TAREAS DEL EJERCICIO
**1.** Devuelve sin cambios el pasaje del texto sobre el puente que va de "Cuando utilizamos la" a "lo que viene.".
**2.** Escribe la continuación del texto sobre el puente, empezando justo después de su última oración.

FRAGMENTO DEL TEXTO
• • • • • • •
Cuando utilizamos la palabra puente, lo que entendemos, usada en sentido real o figurado, es la unión entre dos extremos.
En esa aproximación a una definición están evocada las dos condiciones del puente: unir lo que estaba dividido. Como el dios Jano, con una cara de espaldas a la otra, contemplando hacia atrás y hacia adelante, es la unidad, une lo que se fue con lo que está viniendo, el puente pertenece a los dos extremos; el puente es de los dos. En cuanto al dios romano, Jano no existe en la cultura griega, uno de los pocos, le da el nombre al primer mes del año (January, Janvier, Janeiro, Gennaio). Enero es una derivación del mismo vocablo. Jano es el mes que cierra un año y abre el siguiente; mira hacia lo que deja y hacia lo que viene.
El puente no pertenece a ninguno de los dos términos exclusivamente; pertenece a ambos por igual. No es posible un puente que se sostenga en uno solo de los lados; se apoya en los dos. Consolidado en cada uno de los lados, se va construyendo, como todo, con la unidad de sus partes. El puente no lo es sin el origen y sin el medio que une los extremos. Tampoco sin el destino. Podrían invertirse los términos y lo que es fin tomarlo como origen. Pretender apropiarse de unos de los puntos de apoyo como exclusivo, es dejarlo, no solo desvirtuado, sino en abstracto.
En la vida de las personas y de las culturas, de los pueblos, sucede algo parecido: una persona no es adulta sin niñez ni adolescencia. Soy hoy la síntesis de todo mi pasado. En los pueblos ocurre algo similar. Aquí el sentido figurado nos habla del hacerse, de las etapas que van cerrándose y abriendo nuevas. No es la muerte el otro extremo (también lo es, en otro sentido) sino el proceso que a lo largo de la vida va uniendo nuestras edades.
A la vez un puente necesita –para ser tal- unir dos entidades diferentes, separadas, divididas. En donde hay unidad no es necesario hacer puentes; el puente se alimenta de los distintos. Se explica desde las partes. Los puentes hacen fluido el movimiento porque construyen unidad.
El concepto de mediador es el mismo. Alguien que busca acercar las partes. Ya al hablar de partes hablamos de iguales en lo fundamental; la mediación es entre dos que comparten algo: lo que los separa. Un río tiene dos orillas, es lo que comparten y lo que los separa.
• • • • • • •
REGISTROS
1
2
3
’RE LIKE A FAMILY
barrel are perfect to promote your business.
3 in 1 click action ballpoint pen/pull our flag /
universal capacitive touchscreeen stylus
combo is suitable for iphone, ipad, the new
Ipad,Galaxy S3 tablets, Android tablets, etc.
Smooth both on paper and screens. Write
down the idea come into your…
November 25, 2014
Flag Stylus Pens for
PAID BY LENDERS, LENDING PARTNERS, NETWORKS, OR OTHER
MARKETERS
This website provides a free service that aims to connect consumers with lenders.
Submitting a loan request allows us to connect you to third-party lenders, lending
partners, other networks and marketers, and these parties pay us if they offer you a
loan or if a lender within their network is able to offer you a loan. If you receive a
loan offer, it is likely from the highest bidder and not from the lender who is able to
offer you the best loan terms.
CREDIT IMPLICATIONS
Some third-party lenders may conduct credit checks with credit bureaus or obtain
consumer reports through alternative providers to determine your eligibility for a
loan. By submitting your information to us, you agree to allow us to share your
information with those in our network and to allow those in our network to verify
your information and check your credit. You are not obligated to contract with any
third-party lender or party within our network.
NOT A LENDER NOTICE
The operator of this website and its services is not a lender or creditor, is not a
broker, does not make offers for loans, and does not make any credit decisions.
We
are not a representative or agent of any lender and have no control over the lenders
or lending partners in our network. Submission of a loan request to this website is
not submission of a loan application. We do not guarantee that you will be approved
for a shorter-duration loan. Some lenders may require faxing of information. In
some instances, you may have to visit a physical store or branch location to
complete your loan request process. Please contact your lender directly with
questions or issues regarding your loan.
• • • • • • •
RESPUESTAS DEL EJERCICIO
**1.**
Cuando utilizamos la palabra puente, lo que entendemos, usada en sentido real o figurado, es la unión entre dos extremos.
En esa aproximación a una definición están evocada las dos condiciones del puente: unir lo que estaba dividido. Como el dios Jano, con una cara de espaldas a la otra, contemplando hacia atrás y hacia adelante, es la unidad, une lo que se fue con lo que está viniendo, el puente pertenece a los dos extremos; el puente es de los dos. En cuanto al dios romano, Jano no existe en la cultura griega, uno de los pocos, le da el nombre al primer mes del año (January, Janvier, Janeiro, Gennaio). Enero es una derivación del mismo vocablo. Jano es el mes que cierra un año y abre el siguiente; mira hacia lo que deja y hacia lo que viene.

**2.**
Cuando lo que separa es muy ancho o peligroso, se hace más desafiante hacer el puente que los una, ya que es lo mismo lo que los une y lo que separa. El desafío es mayor. No exige el mismo esfuerzo hacer un puente sobre el rio de la Plata que sobre un río angosto, de los que hay muchos con sus puentes ya hechos.
Históricamente existía, y continúa haciéndolo, la figura del pontífice. Ese rol se desempeñaba cuando se tenían ciertas condiciones o posiciones dentro de la comunidad. Hoy mismo al Papa se lo llama Sumo Pontífice. Une lo del cielo con lo de la tierra.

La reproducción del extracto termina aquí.